== What to produce ==
Print all of the entries exactly, minus the pictures.

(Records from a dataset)
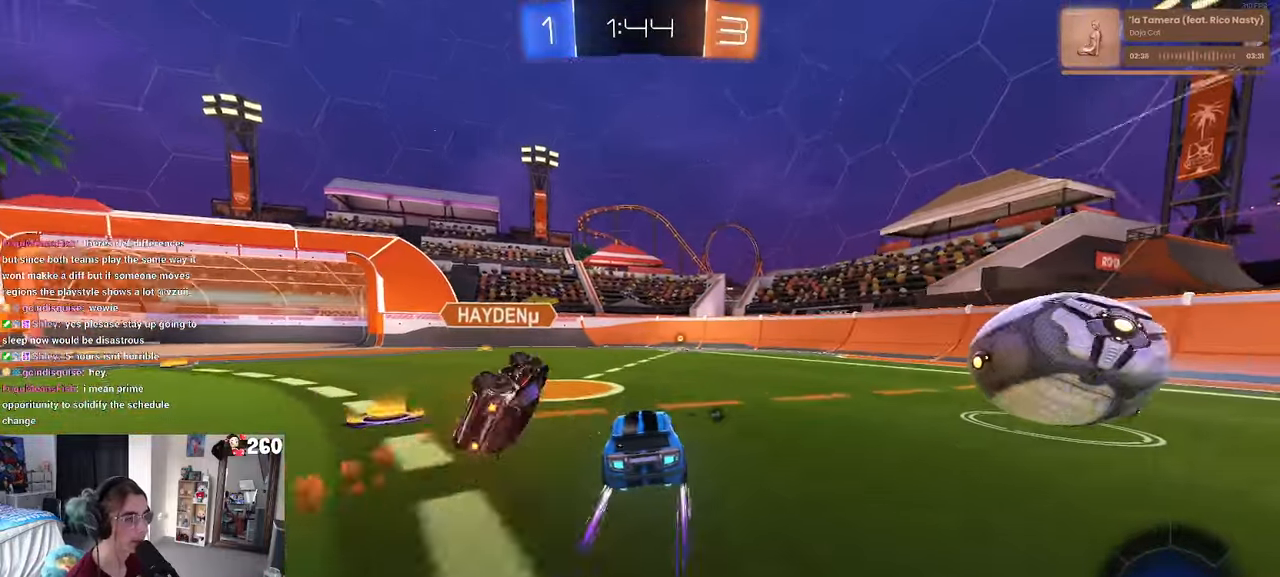
{"buttons": ["R1"], "left_stick": "right", "right_stick": "center", "events": [[383, "left_stick", "center"], [450, "left_stick", "right"]]}
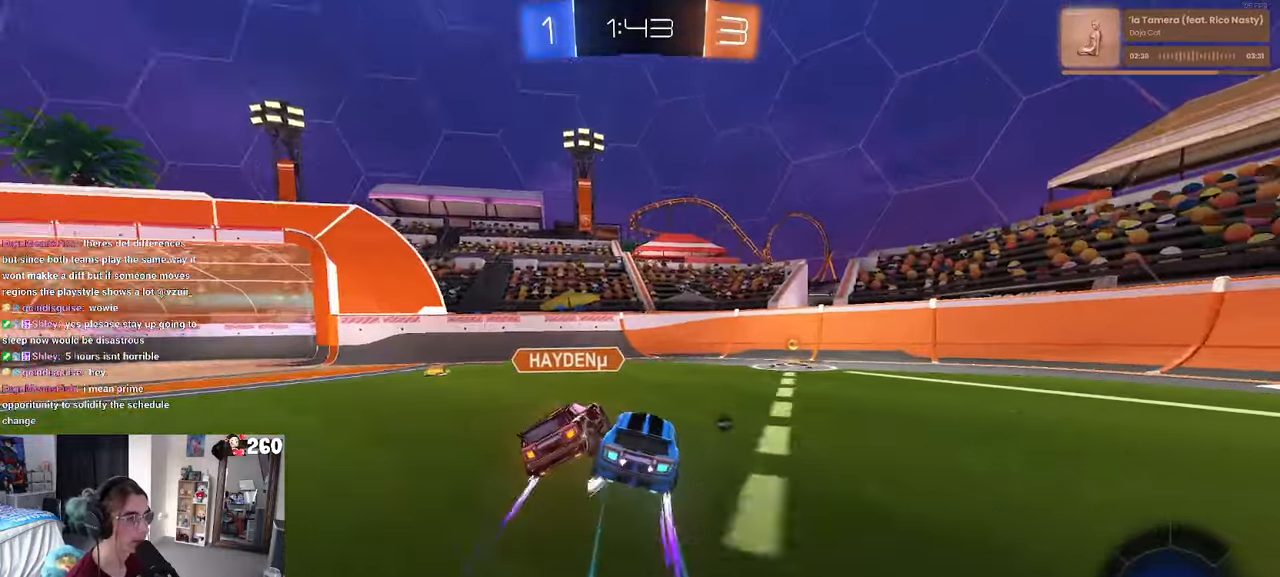
{"buttons": [], "left_stick": "right", "right_stick": "center", "events": [[17, "R1", "up"], [283, "TRIANGLE", "down"], [367, "left_stick", "center"], [417, "TRIANGLE", "up"], [433, "left_stick", "right"]]}
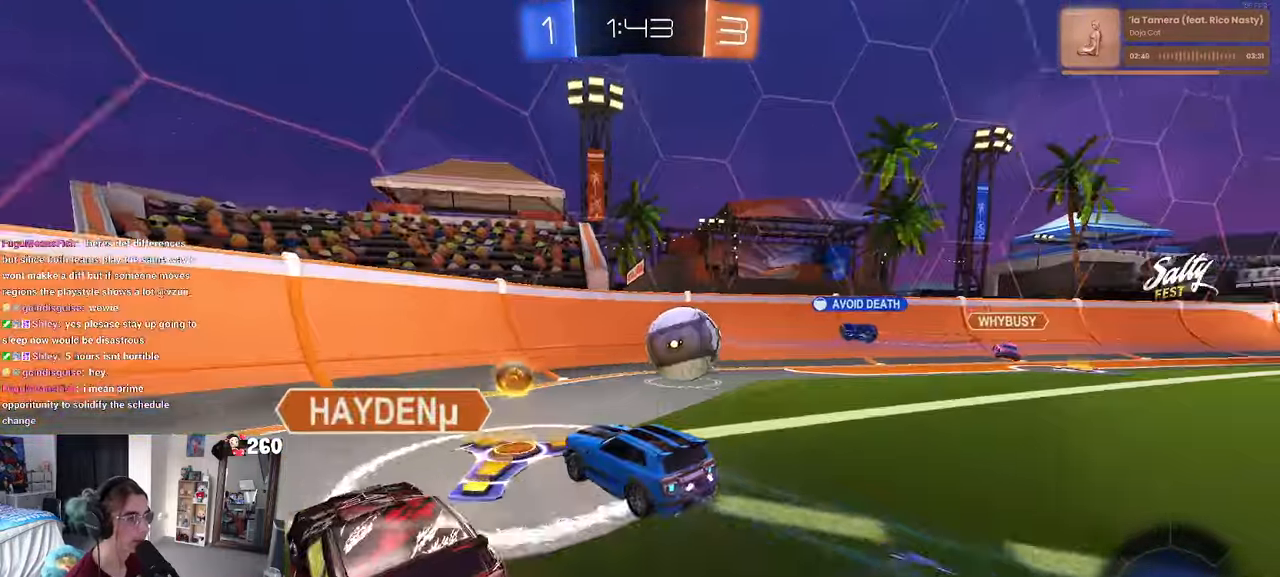
{"buttons": [], "left_stick": "left", "right_stick": "center", "events": [[150, "left_stick", "center"], [183, "L2", "down"], [233, "left_stick", "left"], [350, "L2", "up"]]}
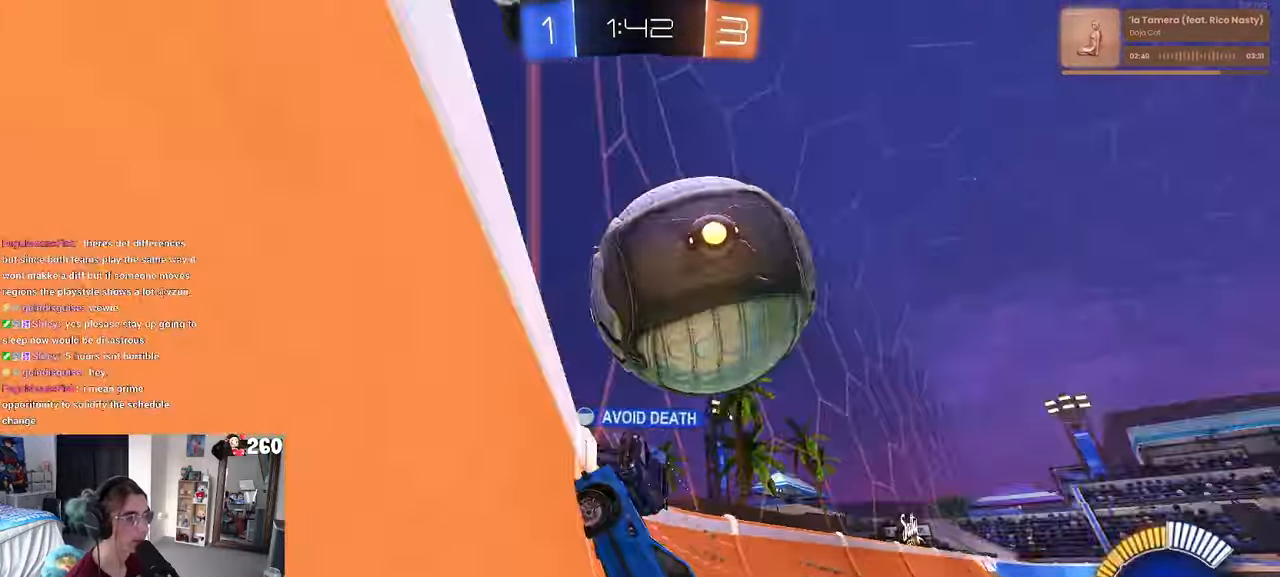
{"buttons": [], "left_stick": "left", "right_stick": "center", "events": []}
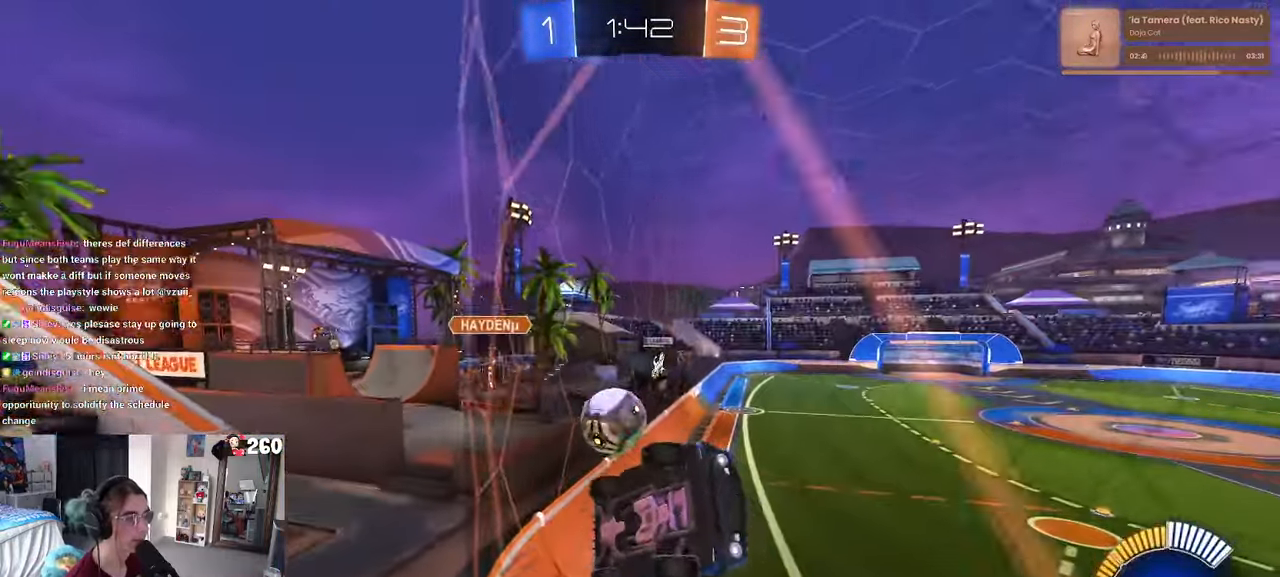
{"buttons": ["R1"], "left_stick": "left", "right_stick": "center", "events": [[267, "R1", "down"]]}
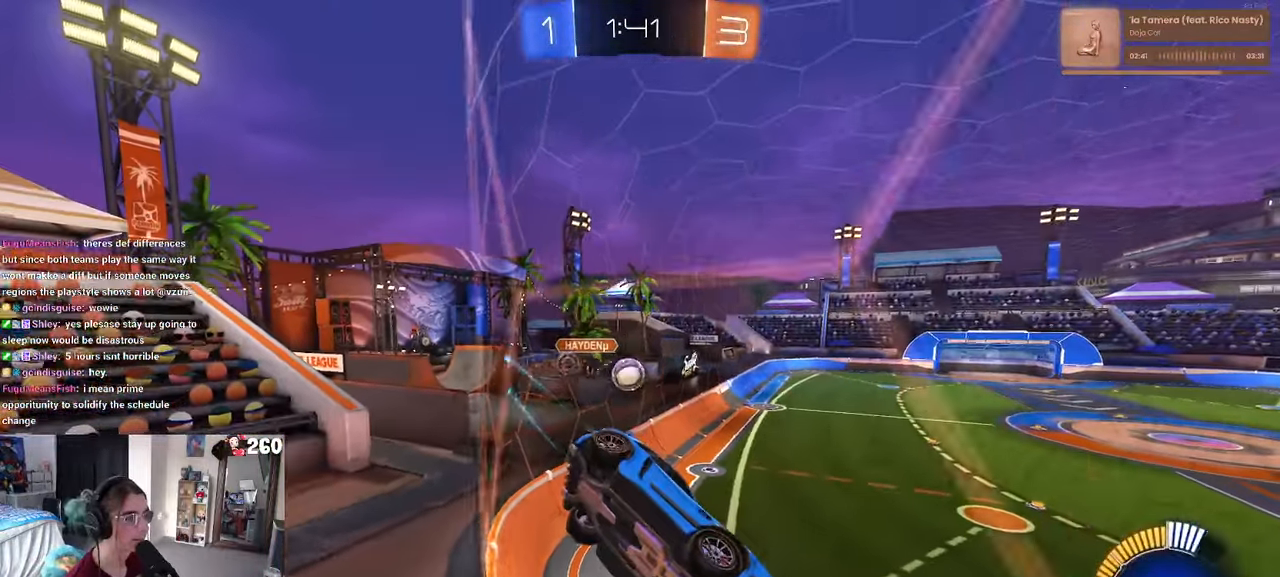
{"buttons": ["R1"], "left_stick": "center", "right_stick": "center", "events": [[417, "left_stick", "center"]]}
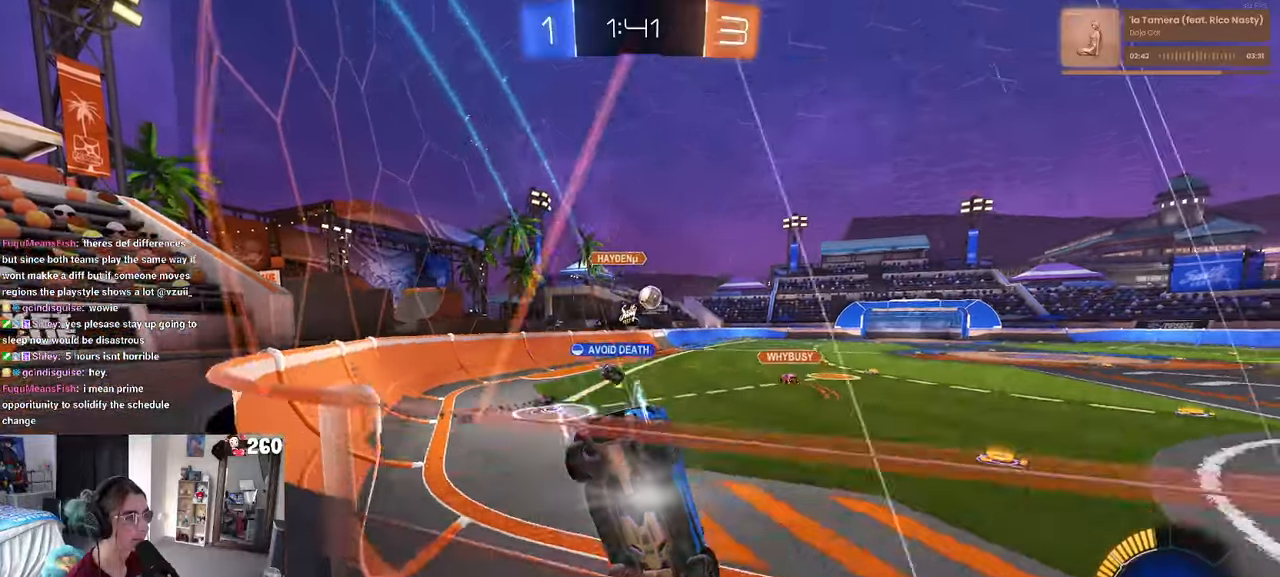
{"buttons": ["CROSS", "R1"], "left_stick": "left", "right_stick": "center", "events": [[300, "left_stick", "up"], [317, "CROSS", "down"], [350, "left_stick", "up-left"], [400, "CROSS", "up"], [450, "CROSS", "down"], [500, "left_stick", "left"]]}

== Finished task ==
{"buttons": ["R1"], "left_stick": "right", "right_stick": "center", "events": [[383, "left_stick", "center"], [450, "left_stick", "right"]]}
{"buttons": [], "left_stick": "right", "right_stick": "center", "events": [[17, "R1", "up"], [283, "TRIANGLE", "down"], [367, "left_stick", "center"], [417, "TRIANGLE", "up"], [433, "left_stick", "right"]]}
{"buttons": [], "left_stick": "left", "right_stick": "center", "events": [[150, "left_stick", "center"], [183, "L2", "down"], [233, "left_stick", "left"], [350, "L2", "up"]]}
{"buttons": [], "left_stick": "left", "right_stick": "center", "events": []}
{"buttons": ["R1"], "left_stick": "left", "right_stick": "center", "events": [[267, "R1", "down"]]}
{"buttons": ["R1"], "left_stick": "center", "right_stick": "center", "events": [[417, "left_stick", "center"]]}
{"buttons": ["CROSS", "R1"], "left_stick": "left", "right_stick": "center", "events": [[300, "left_stick", "up"], [317, "CROSS", "down"], [350, "left_stick", "up-left"], [400, "CROSS", "up"], [450, "CROSS", "down"], [500, "left_stick", "left"]]}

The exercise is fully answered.